For each record below, write an exact copy.

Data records
>>>
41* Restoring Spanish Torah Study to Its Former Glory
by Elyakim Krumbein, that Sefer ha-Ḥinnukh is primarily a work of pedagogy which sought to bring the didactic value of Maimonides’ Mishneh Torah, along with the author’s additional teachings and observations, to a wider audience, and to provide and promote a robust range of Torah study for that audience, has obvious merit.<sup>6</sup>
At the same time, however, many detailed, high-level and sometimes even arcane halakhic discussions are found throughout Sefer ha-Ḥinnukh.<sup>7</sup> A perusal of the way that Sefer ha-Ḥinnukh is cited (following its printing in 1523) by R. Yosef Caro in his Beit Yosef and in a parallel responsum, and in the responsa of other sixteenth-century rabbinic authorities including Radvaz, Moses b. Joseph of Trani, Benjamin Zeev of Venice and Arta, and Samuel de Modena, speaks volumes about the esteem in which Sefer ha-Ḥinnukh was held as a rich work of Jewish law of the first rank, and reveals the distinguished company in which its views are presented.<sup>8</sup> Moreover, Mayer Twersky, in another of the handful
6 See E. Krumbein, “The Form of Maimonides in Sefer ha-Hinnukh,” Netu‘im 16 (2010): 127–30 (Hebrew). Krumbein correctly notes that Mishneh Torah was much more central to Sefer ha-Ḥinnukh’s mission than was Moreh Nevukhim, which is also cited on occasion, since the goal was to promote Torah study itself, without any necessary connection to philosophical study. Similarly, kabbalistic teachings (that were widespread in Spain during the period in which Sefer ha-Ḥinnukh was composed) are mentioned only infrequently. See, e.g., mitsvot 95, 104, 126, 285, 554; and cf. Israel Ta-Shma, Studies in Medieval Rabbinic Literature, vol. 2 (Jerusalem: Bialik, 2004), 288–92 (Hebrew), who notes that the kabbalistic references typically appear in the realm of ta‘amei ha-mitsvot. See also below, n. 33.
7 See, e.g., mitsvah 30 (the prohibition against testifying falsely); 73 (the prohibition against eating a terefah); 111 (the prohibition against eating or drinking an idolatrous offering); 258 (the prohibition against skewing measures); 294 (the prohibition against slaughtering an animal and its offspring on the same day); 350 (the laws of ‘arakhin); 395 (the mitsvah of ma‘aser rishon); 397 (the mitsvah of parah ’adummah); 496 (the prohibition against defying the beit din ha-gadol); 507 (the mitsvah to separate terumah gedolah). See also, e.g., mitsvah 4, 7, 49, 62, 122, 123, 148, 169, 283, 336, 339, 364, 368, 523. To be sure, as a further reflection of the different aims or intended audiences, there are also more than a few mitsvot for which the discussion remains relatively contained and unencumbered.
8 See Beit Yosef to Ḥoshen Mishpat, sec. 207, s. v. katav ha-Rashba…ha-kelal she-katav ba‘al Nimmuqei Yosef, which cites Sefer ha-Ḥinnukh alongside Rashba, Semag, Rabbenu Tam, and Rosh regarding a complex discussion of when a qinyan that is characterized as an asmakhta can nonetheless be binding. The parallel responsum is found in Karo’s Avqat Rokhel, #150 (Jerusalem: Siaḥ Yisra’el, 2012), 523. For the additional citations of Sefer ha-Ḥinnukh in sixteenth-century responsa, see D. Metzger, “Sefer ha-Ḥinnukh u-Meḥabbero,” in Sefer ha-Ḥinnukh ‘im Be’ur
<<<
• _Solution to the problem_
41* Restoring Spanish Torah Study to Its Former Glory
by Elyakim Krumbein, that Sefer ha-Ḥinnukh is primarily a work of pedagogy which sought to bring the didactic value of Maimonides’ Mishneh Torah, along with the author’s additional teachings and observations, to a wider audience, and to provide and promote a robust range of Torah study for that audience, has obvious merit.<sup>6</sup>
At the same time, however, many detailed, high-level and sometimes even arcane halakhic discussions are found throughout Sefer ha-Ḥinnukh.<sup>7</sup> A perusal of the way that Sefer ha-Ḥinnukh is cited (following its printing in 1523) by R. Yosef Caro in his Beit Yosef and in a parallel responsum, and in the responsa of other sixteenth-century rabbinic authorities including Radvaz, Moses b. Joseph of Trani, Benjamin Zeev of Venice and Arta, and Samuel de Modena, speaks volumes about the esteem in which Sefer ha-Ḥinnukh was held as a rich work of Jewish law of the first rank, and reveals the distinguished company in which its views are presented.<sup>8</sup> Moreover, Mayer Twersky, in another of the handful
6 See E. Krumbein, “The Form of Maimonides in Sefer ha-Hinnukh,” Netu‘im 16 (2010): 127–30 (Hebrew). Krumbein correctly notes that Mishneh Torah was much more central to Sefer ha-Ḥinnukh’s mission than was Moreh Nevukhim, which is also cited on occasion, since the goal was to promote Torah study itself, without any necessary connection to philosophical study. Similarly, kabbalistic teachings (that were widespread in Spain during the period in which Sefer ha-Ḥinnukh was composed) are mentioned only infrequently. See, e.g., mitsvot 95, 104, 126, 285, 554; and cf. Israel Ta-Shma, Studies in Medieval Rabbinic Literature, vol. 2 (Jerusalem: Bialik, 2004), 288–92 (Hebrew), who notes that the kabbalistic references typically appear in the realm of ta‘amei ha-mitsvot. See also below, n. 33.
7 See, e.g., mitsvah 30 (the prohibition against testifying falsely); 73 (the prohibition against eating a terefah); 111 (the prohibition against eating or drinking an idolatrous offering); 258 (the prohibition against skewing measures); 294 (the prohibition against slaughtering an animal and its offspring on the same day); 350 (the laws of ‘arakhin); 395 (the mitsvah of ma‘aser rishon); 397 (the mitsvah of parah ’adummah); 496 (the prohibition against defying the beit din ha-gadol); 507 (the mitsvah to separate terumah gedolah). See also, e.g., mitsvah 4, 7, 49, 62, 122, 123, 148, 169, 283, 336, 339, 364, 368, 523. To be sure, as a further reflection of the different aims or intended audiences, there are also more than a few mitsvot for which the discussion remains relatively contained and unencumbered.
8 See Beit Yosef to Ḥoshen Mishpat, sec. 207, s. v. katav ha-Rashba…ha-kelal she-katav ba‘al Nimmuqei Yosef, which cites Sefer ha-Ḥinnukh alongside Rashba, Semag, Rabbenu Tam, and Rosh regarding a complex discussion of when a qinyan that is characterized as an asmakhta can nonetheless be binding. The parallel responsum is found in Karo’s Avqat Rokhel, #150 (Jerusalem: Siaḥ Yisra’el, 2012), 523. For the additional citations of Sefer ha-Ḥinnukh in sixteenth-century responsa, see D. Metzger, “Sefer ha-Ḥinnukh u-Meḥabbero,” in Sefer ha-Ḥinnukh ‘im Be’ur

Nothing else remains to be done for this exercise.